[Extracted data entries]
╔══

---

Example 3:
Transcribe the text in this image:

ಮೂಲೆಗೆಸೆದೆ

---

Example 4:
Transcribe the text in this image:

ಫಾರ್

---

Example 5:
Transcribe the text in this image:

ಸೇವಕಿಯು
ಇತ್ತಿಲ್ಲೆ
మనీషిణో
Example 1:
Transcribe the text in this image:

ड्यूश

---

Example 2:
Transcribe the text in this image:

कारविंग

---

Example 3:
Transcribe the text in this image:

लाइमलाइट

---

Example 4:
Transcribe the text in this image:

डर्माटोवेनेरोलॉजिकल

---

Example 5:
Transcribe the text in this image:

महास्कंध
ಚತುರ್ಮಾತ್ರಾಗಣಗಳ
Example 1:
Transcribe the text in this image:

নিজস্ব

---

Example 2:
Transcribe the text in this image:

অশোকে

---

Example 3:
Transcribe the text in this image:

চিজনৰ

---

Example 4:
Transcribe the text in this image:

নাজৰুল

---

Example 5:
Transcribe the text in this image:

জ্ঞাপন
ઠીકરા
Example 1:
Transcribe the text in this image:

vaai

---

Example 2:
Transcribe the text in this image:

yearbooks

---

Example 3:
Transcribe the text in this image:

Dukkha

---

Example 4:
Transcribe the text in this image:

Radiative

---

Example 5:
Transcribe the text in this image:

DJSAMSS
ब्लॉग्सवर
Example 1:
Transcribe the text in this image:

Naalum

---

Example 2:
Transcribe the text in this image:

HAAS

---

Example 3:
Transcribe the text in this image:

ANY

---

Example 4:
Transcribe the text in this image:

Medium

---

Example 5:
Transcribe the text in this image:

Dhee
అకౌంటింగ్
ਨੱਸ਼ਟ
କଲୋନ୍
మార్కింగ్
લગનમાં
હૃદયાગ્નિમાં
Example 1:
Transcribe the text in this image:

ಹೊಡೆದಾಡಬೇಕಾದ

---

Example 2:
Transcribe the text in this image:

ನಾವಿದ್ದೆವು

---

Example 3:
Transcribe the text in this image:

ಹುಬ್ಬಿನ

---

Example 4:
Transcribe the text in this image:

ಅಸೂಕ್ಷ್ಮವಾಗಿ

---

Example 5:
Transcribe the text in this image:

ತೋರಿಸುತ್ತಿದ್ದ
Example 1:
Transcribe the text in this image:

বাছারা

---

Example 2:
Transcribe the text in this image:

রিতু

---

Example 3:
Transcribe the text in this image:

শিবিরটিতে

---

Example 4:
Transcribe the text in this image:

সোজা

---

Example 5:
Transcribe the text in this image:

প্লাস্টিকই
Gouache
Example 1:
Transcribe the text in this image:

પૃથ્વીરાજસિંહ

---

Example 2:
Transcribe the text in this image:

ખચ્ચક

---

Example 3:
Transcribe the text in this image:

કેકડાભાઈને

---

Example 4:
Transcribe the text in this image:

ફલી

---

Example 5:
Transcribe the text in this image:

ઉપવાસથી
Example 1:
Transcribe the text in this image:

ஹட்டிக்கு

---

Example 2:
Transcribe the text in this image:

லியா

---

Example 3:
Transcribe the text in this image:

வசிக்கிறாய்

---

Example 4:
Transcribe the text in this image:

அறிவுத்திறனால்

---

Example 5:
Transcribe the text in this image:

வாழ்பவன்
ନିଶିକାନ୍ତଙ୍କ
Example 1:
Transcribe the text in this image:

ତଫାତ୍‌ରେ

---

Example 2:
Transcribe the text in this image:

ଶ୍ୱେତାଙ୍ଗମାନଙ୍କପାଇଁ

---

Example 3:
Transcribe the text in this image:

╚══

- REQUIRED ACTION: Each record is to be reproduced exactly as it appears.

- COMPLETED EXERCISE:
---

Example 3:
Transcribe the text in this image:

ಮೂಲೆಗೆಸೆದೆ

---

Example 4:
Transcribe the text in this image:

ಫಾರ್

---

Example 5:
Transcribe the text in this image:

ಸೇವಕಿಯು
ಇತ್ತಿಲ್ಲೆ
మనీషిణో
Example 1:
Transcribe the text in this image:

ड्यूश

---

Example 2:
Transcribe the text in this image:

कारविंग

---

Example 3:
Transcribe the text in this image:

लाइमलाइट

---

Example 4:
Transcribe the text in this image:

डर्माटोवेनेरोलॉजिकल

---

Example 5:
Transcribe the text in this image:

महास्कंध
ಚತುರ್ಮಾತ್ರಾಗಣಗಳ
Example 1:
Transcribe the text in this image:

নিজস্ব

---

Example 2:
Transcribe the text in this image:

অশোকে

---

Example 3:
Transcribe the text in this image:

চিজনৰ

---

Example 4:
Transcribe the text in this image:

নাজৰুল

---

Example 5:
Transcribe the text in this image:

জ্ঞাপন
ઠીકરા
Example 1:
Transcribe the text in this image:

vaai

---

Example 2:
Transcribe the text in this image:

yearbooks

---

Example 3:
Transcribe the text in this image:

Dukkha

---

Example 4:
Transcribe the text in this image:

Radiative

---

Example 5:
Transcribe the text in this image:

DJSAMSS
ब्लॉग्सवर
Example 1:
Transcribe the text in this image:

Naalum

---

Example 2:
Transcribe the text in this image:

HAAS

---

Example 3:
Transcribe the text in this image:

ANY

---

Example 4:
Transcribe the text in this image:

Medium

---

Example 5:
Transcribe the text in this image:

Dhee
అకౌంటింగ్
ਨੱਸ਼ਟ
କଲୋନ୍
మార్కింగ్
લગનમાં
હૃદયાગ્નિમાં
Example 1:
Transcribe the text in this image:

ಹೊಡೆದಾಡಬೇಕಾದ

---

Example 2:
Transcribe the text in this image:

ನಾವಿದ್ದೆವು

---

Example 3:
Transcribe the text in this image:

ಹುಬ್ಬಿನ

---

Example 4:
Transcribe the text in this image:

ಅಸೂಕ್ಷ್ಮವಾಗಿ

---

Example 5:
Transcribe the text in this image:

ತೋರಿಸುತ್ತಿದ್ದ
Example 1:
Transcribe the text in this image:

বাছারা

---

Example 2:
Transcribe the text in this image:

রিতু

---

Example 3:
Transcribe the text in this image:

শিবিরটিতে

---

Example 4:
Transcribe the text in this image:

সোজা

---

Example 5:
Transcribe the text in this image:

প্লাস্টিকই
Gouache
Example 1:
Transcribe the text in this image:

પૃથ્વીરાજસિંહ

---

Example 2:
Transcribe the text in this image:

ખચ્ચક

---

Example 3:
Transcribe the text in this image:

કેકડાભાઈને

---

Example 4:
Transcribe the text in this image:

ફલી

---

Example 5:
Transcribe the text in this image:

ઉપવાસથી
Example 1:
Transcribe the text in this image:

ஹட்டிக்கு

---

Example 2:
Transcribe the text in this image:

லியா

---

Example 3:
Transcribe the text in this image:

வசிக்கிறாய்

---

Example 4:
Transcribe the text in this image:

அறிவுத்திறனால்

---

Example 5:
Transcribe the text in this image:

வாழ்பவன்
ନିଶିକାନ୍ତଙ୍କ
Example 1:
Transcribe the text in this image:

ତଫାତ୍‌ରେ

---

Example 2:
Transcribe the text in this image:

ଶ୍ୱେତାଙ୍ଗମାନଙ୍କପାଇଁ

---

Example 3:
Transcribe the text in this image:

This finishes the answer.